Cyclophosphamide enhances anti-tumor effects of a fibroblast activation protein α-based DNA vaccine in tumor-bearing mice with murine breast carcinoma.

Cyclophosphamide (CY) is a DNA alkylating agent, which is widely used with other chemotherapy drugs in the treatment of various types of cancer. It can be used not only as a chemotherapeutic but also as an immunomodulatory agent to inhibit IL-10 expression and T regulatory cells (Tregs). Fibroblast activation protein α (FAPα) is expressed in cancer-associated fibroblasts in the tumor microenvironment. Immunotherapy based on FAPα, as a tumor stromal antigen, typically induces specific immune response targeting the tumor microenvironment.
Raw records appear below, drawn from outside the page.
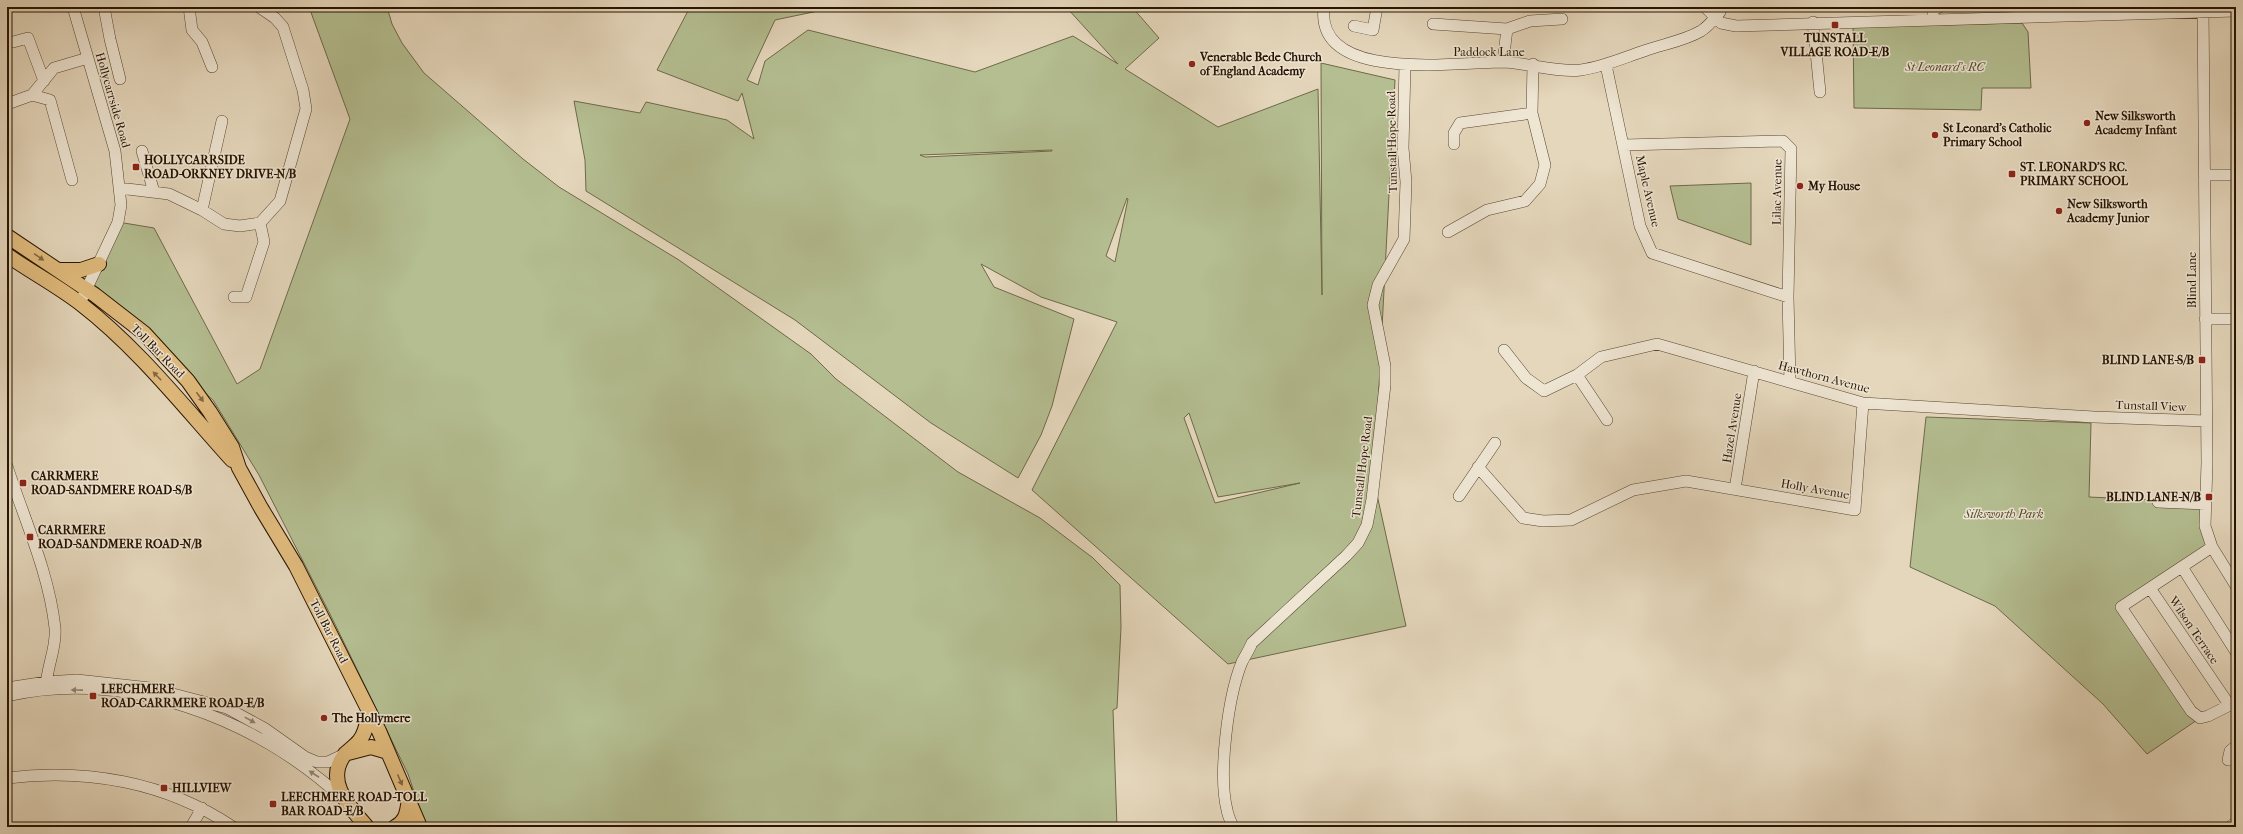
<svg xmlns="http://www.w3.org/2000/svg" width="2243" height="834" font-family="'IM FELL French Canon',serif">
<rect width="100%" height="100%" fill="#e5d7bc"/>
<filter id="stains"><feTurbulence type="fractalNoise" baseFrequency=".005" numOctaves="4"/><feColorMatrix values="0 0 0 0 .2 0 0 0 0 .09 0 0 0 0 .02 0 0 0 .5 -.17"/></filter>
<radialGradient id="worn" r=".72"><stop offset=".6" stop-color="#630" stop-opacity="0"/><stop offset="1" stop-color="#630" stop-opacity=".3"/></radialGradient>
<path fill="#b4be91" stroke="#6e6949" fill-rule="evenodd" d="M309,7H387L392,24L402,43L424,73L523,159L559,187L679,260L811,354L836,379L958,472L1040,518L1093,558L1120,585L1121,627L1117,708L1113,710L1117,827H426L408,774L331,616L259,475L213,400L87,290L118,222L154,228L237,384L260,369L350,119Z
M690,7H837L775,20L747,80L758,85L765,61L808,30L975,72L1073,36L1118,64L1067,8L1132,7L1159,38L1125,69L1218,127L1318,89L1322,295L1321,63L1395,80L1374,481L1406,626L1228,664L1032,490L1117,322L1041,297L981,264L994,287L1074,319L1052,406L1041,435L1018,478L931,423L795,320L586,191L585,160L574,101L640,113L646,102L727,120L754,139L742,93L738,101L657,70ZM1052,151L925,157L920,155L1052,150ZM1127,198L1128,199L1115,262L1106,256ZM1189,413L1218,497L1300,483L1215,503L1184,418Z
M2022,23L2028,32L2031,88H1982L1981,110L1854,108L1853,27Z
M1751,183V245L1678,219L1670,186Z
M1926,417L2091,423L2089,497L2154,500L2204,506L2212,547L2117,606L2200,718L2147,754L2103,704L1995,606L1910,567Z"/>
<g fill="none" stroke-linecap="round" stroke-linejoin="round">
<defs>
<path id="minor" d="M73,7L115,151L121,205L118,222L80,303
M104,7L110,39L120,79
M189,7L192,30L202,42L212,67
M1324,7C1315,84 1458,62 1503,62C1528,63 1558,73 1581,70C1603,67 1623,58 1644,51C1663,44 1684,41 1701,31C1709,26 1714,19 1720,12
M1705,7L1721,23L1736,26L2236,11
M2203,7L2207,463L2205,526L2212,547L2236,586
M1933,19V10L1940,7
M1813,22L1820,92
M1433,24L1507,29
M1354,26L1373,30L1377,7
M13,42L28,38L44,81
M1503,62L1507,29L1530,21L1562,19
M1606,65L1640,226L1652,253L1788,297
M32,95L50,100L72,180
M7,104L32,95L54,68L88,58
M1454,144V133L1460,123L1532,113
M1624,145L1783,141L1791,149L1788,297L1790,381
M142,151L154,192
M2204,175H2236
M119,188L169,194L202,210L224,224L240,226L260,223L280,201L306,109L303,90L283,27L275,18L259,7
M202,210L222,121
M1448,232L1487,210L1525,201L1540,184L1545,165L1532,113L1533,64
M234,297H246L264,242L260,223
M2205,319H2236
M1504,350L1526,378L1544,391L1577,375L1601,357L1657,344L1863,403L2094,417L2206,421
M1577,375L1607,420
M7,466C24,519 49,572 55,628C57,648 46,668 46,688
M1478,467L1523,518L1543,521L1571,520L1633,490L1686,481L1855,510L1863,403
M1735,489L1754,371
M1459,496L1495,443
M2158,502L2206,504
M2212,547L2121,607L2191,711L2200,718L2208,716L2236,702
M2182,567L2236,652
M2150,588L2230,706
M7,688L46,682L77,680L150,688L227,708L264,728L305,757L317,762H328L345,754
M7,696C126,669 257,718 343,799
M2228,760L2230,751L2236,746
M7,778C86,768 166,782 233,827
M191,827L202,808
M1233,827C1231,822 1228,816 1227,810C1218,774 1228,696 1242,662C1245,656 1249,650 1252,643L1346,556L1358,543L1367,525L1372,499L1385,385V366L1373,305L1378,285L1404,239L1406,182L1403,148L1405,65
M2230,827L2236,822"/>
<path id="major" d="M7,236L95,295L144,333L188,381L210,412L232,447L239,468L261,508L296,566L379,731L420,827
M7,255C31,272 58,286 81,304C138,348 184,407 232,460
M59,270H81L99,264
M348,753L371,747L388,752
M367,827C349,806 324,781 345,754C349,750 355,746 359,741C366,733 367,722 369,712
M395,827C407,821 407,811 409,799"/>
</defs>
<use href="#minor" stroke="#564530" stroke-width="12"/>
<use href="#major" stroke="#271401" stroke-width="16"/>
<use href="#minor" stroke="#eee5d3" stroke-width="11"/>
<use href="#major" stroke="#e2bc7e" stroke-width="14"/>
</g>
<defs><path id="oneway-solid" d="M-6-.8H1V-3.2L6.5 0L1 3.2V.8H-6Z"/></defs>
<g fill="#846840">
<use href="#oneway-solid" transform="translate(39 257) rotate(35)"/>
<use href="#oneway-solid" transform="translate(157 376) rotate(-134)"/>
<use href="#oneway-solid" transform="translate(200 397) rotate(53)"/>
<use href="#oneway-solid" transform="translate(400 780) rotate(66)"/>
</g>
<g fill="#948774">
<use href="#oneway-solid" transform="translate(77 690) rotate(-179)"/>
<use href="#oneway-solid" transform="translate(250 720) rotate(29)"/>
<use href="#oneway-solid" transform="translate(314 774) rotate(-147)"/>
</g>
<g fill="#8f2418" stroke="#eee5d3" stroke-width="1.5">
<rect x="1831" y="21" width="8" height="8" rx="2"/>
<circle cx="1192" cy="64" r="4"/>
<circle cx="2087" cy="123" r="4"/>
<circle cx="1935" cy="135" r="4"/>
<rect x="132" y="163" width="8" height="8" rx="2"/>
<rect x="2008" y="170" width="8" height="8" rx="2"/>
<circle cx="1800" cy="186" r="4"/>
<circle cx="2059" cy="211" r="4"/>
<rect x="2198" y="356" width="8" height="8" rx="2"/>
<rect x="19" y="479" width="8" height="8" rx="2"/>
<rect x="2205" y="493" width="8" height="8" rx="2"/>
<rect x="26" y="533" width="8" height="8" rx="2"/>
<rect x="89" y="692" width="8" height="8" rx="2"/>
<circle cx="324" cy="718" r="4"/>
<rect x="160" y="784" width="8" height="8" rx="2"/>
<rect x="269" y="800" width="8" height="8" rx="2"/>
</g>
<g text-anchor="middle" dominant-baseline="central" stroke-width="3" stroke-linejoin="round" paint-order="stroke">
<g font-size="12" font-weight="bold" fill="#271401" stroke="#eee5d3" text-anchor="start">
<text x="1835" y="38" text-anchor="middle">TUNSTALL<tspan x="1835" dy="14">VILLAGE ROAD-E/B</tspan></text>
<text x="1200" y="57">Venerable Bede Church<tspan x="1200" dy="14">of England Academy</tspan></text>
<text x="2095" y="116">New Silksworth<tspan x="2095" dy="14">Academy Infant</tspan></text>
<text x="1943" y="128">St Leonard's Catholic<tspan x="1943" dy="14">Primary School</tspan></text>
<text x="144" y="160">HOLLYCARRSIDE<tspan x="144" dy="14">ROAD-ORKNEY DRIVE-N/B</tspan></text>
<text x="2020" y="167">ST. LEONARD'S RC.<tspan x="2020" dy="14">PRIMARY SCHOOL</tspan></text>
<text x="1808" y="186">My House</text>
<text x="2067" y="204">New Silksworth<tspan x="2067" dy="14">Academy Junior</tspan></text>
<text x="2194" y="360" text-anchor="end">BLIND LANE-S/B</text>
<text x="31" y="476">CARRMERE<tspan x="31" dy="14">ROAD-SANDMERE ROAD-S/B</tspan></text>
<text x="2201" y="497" text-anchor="end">BLIND LANE-N/B</text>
<text x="38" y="530">CARRMERE<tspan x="38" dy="14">ROAD-SANDMERE ROAD-N/B</tspan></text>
<text x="101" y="689">LEECHMERE<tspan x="101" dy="14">ROAD-CARRMERE ROAD-E/B</tspan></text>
<text x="332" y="718">The Hollymere</text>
<text x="172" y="788">HILLVIEW</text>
<text x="281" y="797">LEECHMERE ROAD-TOLL<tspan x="281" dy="14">BAR ROAD-E/B</tspan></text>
</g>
<g font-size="12" fill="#271401" stroke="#eee5d3">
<text x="1489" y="52">Paddock Lane</text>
<text transform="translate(113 100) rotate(74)">Hollycarrside Road</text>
<text transform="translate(1392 142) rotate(-91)">Tunstall Hope Road</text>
<text transform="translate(1648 191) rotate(77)">Maple Avenue</text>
<text transform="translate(1777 192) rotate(-89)">Lilac Avenue</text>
<text transform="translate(2192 280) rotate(-90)">Blind Lane</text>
<text transform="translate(158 351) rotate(45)">Toll Bar Road</text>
<text transform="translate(1824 377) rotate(15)">Hawthorn Avenue</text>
<text transform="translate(2151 406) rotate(2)">Tunstall View</text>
<text transform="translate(1732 428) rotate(-81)">Hazel Avenue</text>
<text transform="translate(1362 467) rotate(-83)">Tunstall Hope Road</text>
<text transform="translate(1815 489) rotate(10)">Holly Avenue</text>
<text transform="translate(2194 630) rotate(56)">Wilson Terrace</text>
<text transform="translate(329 631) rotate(63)">Toll Bar Road</text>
</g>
<g font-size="12" font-style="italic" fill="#51472c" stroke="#eee5d3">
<text x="1945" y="67">St Leonard's RC</text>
<text x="2004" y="514">Silksworth Park</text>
</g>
</g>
<rect width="2243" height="834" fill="none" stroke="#e5d7bc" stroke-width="24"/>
<rect x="8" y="8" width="2227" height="818" fill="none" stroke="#271401" stroke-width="2"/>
<rect x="12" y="12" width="2219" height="810" fill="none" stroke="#271401"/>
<rect width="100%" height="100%" filter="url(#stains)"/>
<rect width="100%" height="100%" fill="url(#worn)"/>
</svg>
This study evaluated the efficacy of a previously unreported CY combination strategy to enhance the limited anti-tumor effect of a DNA vaccine targeting FAPα. The results suggested CY administration could promote the percentage of splenic CD8(+ )T cells and decrease the proportion of CD4 (+) CD25 (+) Foxp3(+ )Tregs in spleen. In tumor tissues, levels of immunosuppressive cytokines including IL-10 and CXCL-12 were also reduced. Meanwhile, the CY combination did not impair the FAPα-specific immunity induced by the DNA vaccine and further reduced tumor stromal factors. Most importantly, FAP-vaccinated mice also treated with CY chemotherapy showed a marked suppression of tumor growth (inhibition ratio =80%) and a prolongation of survival time. Thus, the combination of FAPα immunotherapy and chemotherapy with CY offers new insights into improving cancer therapies.